A California groundskeeper dying of cancer testified Monday before a jury hearing evidence in his lawsuit blaming popular Monsanto weed killer Roundup for his fatal illness, Agence France-Presse reported.
The trial is the first of its kind to accuse Roundup of causing cancer, a claim the agro-chemical company has vehemently denied. Lawyers for Dewayne Johnson, a 46-year-old school groundskeeper who used the product regularly, says evidence proves otherwise.
“For the past 40 years, Monsanto has known the primary ingredient in Roundup can produce tumors in lab animals,” Johnson’s attorney Brent Wisner said during opening remarks to the court, telling jurors his client would’ve never used the weed killer had he known it was carcinogenic.
“I would never have sprayed the product around school grounds or around people if I thought it would cause them harm,” Johnson also told the San Francisco Superior Court jury. “They deserve better.”
According to the San Francisco Chronicle, Johnson worked as a groundskeeper and pest-control manager for the Benicia Unified School District from 2012 until May 2016. He recalled being accidentally doused with the product on at least two occasions, one of which left rashes and lesions on his back.
Johnson said he called the Monsanto Co. twice to ask if the herbicide he was using was potentially harmful to humans. The representative on the other end said someone would call him back. They never did.
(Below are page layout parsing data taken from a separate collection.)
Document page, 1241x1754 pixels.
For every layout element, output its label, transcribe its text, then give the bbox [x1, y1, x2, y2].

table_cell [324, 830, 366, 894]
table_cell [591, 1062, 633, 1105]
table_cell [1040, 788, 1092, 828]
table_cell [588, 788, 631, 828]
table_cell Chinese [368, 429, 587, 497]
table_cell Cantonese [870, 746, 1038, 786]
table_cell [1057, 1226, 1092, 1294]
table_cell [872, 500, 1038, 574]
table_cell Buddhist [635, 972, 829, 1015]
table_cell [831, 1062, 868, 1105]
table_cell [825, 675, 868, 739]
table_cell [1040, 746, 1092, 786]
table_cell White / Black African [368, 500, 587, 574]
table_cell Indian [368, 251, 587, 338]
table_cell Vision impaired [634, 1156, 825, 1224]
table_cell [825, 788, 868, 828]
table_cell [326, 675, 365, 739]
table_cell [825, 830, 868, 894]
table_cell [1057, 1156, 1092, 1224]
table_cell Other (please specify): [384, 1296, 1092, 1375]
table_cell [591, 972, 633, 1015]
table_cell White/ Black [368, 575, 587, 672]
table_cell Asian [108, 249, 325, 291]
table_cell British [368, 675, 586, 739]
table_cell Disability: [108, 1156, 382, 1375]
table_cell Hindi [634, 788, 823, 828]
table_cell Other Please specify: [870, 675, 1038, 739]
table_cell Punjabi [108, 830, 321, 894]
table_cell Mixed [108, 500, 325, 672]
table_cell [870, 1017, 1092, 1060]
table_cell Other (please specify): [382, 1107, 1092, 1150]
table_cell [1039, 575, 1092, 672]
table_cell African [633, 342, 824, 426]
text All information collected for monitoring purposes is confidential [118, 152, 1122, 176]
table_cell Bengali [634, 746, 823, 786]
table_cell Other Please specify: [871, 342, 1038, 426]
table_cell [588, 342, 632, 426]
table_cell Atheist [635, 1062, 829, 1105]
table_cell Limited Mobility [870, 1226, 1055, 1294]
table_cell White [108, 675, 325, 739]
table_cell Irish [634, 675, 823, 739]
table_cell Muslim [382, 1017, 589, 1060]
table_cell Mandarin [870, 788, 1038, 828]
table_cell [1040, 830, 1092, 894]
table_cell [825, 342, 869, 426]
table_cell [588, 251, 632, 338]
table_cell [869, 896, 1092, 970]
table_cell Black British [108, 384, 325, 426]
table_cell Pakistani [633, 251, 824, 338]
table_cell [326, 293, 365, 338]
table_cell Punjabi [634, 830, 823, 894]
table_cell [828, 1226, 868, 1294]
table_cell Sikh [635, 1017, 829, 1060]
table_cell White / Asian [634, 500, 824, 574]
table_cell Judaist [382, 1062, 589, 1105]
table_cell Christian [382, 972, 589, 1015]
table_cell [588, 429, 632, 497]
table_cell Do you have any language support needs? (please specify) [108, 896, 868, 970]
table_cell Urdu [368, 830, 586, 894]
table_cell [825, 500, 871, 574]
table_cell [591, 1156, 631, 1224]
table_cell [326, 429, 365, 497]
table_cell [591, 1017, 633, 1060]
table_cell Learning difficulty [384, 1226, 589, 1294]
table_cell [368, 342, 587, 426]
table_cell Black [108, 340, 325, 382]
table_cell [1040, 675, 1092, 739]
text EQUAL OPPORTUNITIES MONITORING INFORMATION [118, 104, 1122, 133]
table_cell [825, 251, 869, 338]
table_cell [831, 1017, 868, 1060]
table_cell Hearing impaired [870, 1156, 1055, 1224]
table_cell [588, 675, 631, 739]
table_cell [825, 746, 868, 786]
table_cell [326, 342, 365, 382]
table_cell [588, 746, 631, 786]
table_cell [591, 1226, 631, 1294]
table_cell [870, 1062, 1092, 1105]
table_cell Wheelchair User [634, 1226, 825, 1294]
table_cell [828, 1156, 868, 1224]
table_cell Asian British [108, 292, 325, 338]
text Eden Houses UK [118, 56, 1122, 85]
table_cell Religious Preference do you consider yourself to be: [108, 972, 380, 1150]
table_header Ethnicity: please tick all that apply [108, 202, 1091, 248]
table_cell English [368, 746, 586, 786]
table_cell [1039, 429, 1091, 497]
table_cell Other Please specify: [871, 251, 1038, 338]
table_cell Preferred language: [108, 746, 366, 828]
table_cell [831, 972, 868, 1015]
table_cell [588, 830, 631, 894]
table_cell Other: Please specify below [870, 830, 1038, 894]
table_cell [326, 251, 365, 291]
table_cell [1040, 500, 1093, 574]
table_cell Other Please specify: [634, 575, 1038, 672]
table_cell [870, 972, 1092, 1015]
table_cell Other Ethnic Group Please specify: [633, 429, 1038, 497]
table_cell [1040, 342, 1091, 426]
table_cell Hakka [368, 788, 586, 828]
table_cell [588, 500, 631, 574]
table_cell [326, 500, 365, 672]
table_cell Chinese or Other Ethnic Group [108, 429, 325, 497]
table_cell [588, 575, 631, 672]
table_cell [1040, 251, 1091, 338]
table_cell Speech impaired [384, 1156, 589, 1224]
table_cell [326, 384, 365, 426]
“If they just would have called him back, he would have stopped spraying, but his cancer got worse and worse and worse and during that time he was spraying,” Wisner said.
The ongoing legal battle, which is expected to last into August, involves competing studies about the weed-killer’s cancer-causing potential, as well as claims that Monsanto conspired to suppress potentially damning research about their product. The key to Johnson’s case is now convincing jurors the pesticide did indeed cause his illness.
Johnson was diagnosed with non-Hodgkin’s lymphoma in 2014 after using a generic, but stronger version of Roundup called “Ranger Pro” repeatedly at his job. In court, the former groundskeeper said he “wore a sturdy jacket, rubber gloves, goggles and a face mask while he mixed the herbicide with water in 50-gallon drums and sprayed it 20 to 30 times a year for two to three hours a day,” the San Francisco Chronicle reported.
His lawyer said the now-ailing man had little warning about the risk associated with using the herbicide, however, and claimed Johnson, who’s between rounds of chemotherapy, was even once told he could drink the product if he wanted.
“[Johnson] was told you could drink it, it was completely nontoxic,” Wisner told the court. “You will hear testimony from him that he got drenched in it, repeatedly.”
The lawyer also accused Monsanto of downplaying the suspected link between the herbicide’s active ingredient, glyphosate, and cancer and said it opted not to warn consumers about the potential risk. In 2015, the World Health Organization classified glyphosate as a probable human carcinogen.
The company has denied any link to Johnson’s terminal lung cancer, citing studies that proved its product is safe.
“Mr. Johnson’s cancer is a terrible disease. We all do and we all should have great sympathy for what he is going through,” said George Lombardi, a defense attorney for Monsanto. The scientific evidence is overwhelming that glyphosate-based products don’t cause cancer, and did not cause Mr. Johnson’s cancer.”